🤖 AI Summary
To address the trade-off among efficiency, robustness, and realism in behavior modeling for large-scale multi-agent driving simulation, this paper proposes an instance-centric lightweight interaction modeling framework. Methodologically: (1) an instance-centric local coordinate system enables cross-timestep reuse of static scene elements; (2) a query-centric symmetric context encoder, augmented with relative positional encoding, efficiently models dynamic agent interactions; (3) adaptive reward transformation coupled with adversarial inverse reinforcement learning automatically balances training stability and trajectory fidelity. Experiments demonstrate that the proposed method significantly reduces both training and inference overhead, achieves superior scalability compared to mainstream baselines, and attains state-of-the-art performance in positional accuracy and perturbation robustness.
📝 Abstract
Scalable multi-agent driving simulation requires behavior models that are both realistic and computationally efficient. We address this by optimizing the behavior model that controls individual traffic participants. To improve efficiency, we adopt an instance-centric scene representation, where each traffic participant and map element is modeled in its own local coordinate frame.
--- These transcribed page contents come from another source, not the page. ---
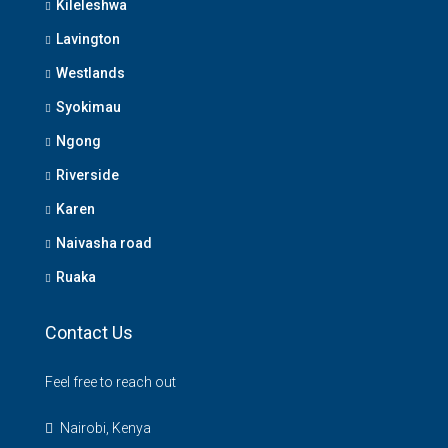
Kileleshwa
Lavington
Westlands
Syokimau
Ngong
Riverside
Karen
Naivasha road
Ruaka
Contact Us
Feel free to reach out
Nairobi, Kenya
This design enables efficient, viewpoint-invariant scene encoding and allows static map tokens to be reused across simulation steps. To model interactions, we employ a query-centric symmetric context encoder with relative positional encodings between local frames. We use Adversarial Inverse Reinforcement Learning to learn the behavior model and propose an adaptive reward transformation that automatically balances robustness and realism during training. Experiments demonstrate that our approach scales efficiently with the number of tokens, significantly reducing training and inference times, while outperforming several agent-centric baselines in terms of positional accuracy and robustness.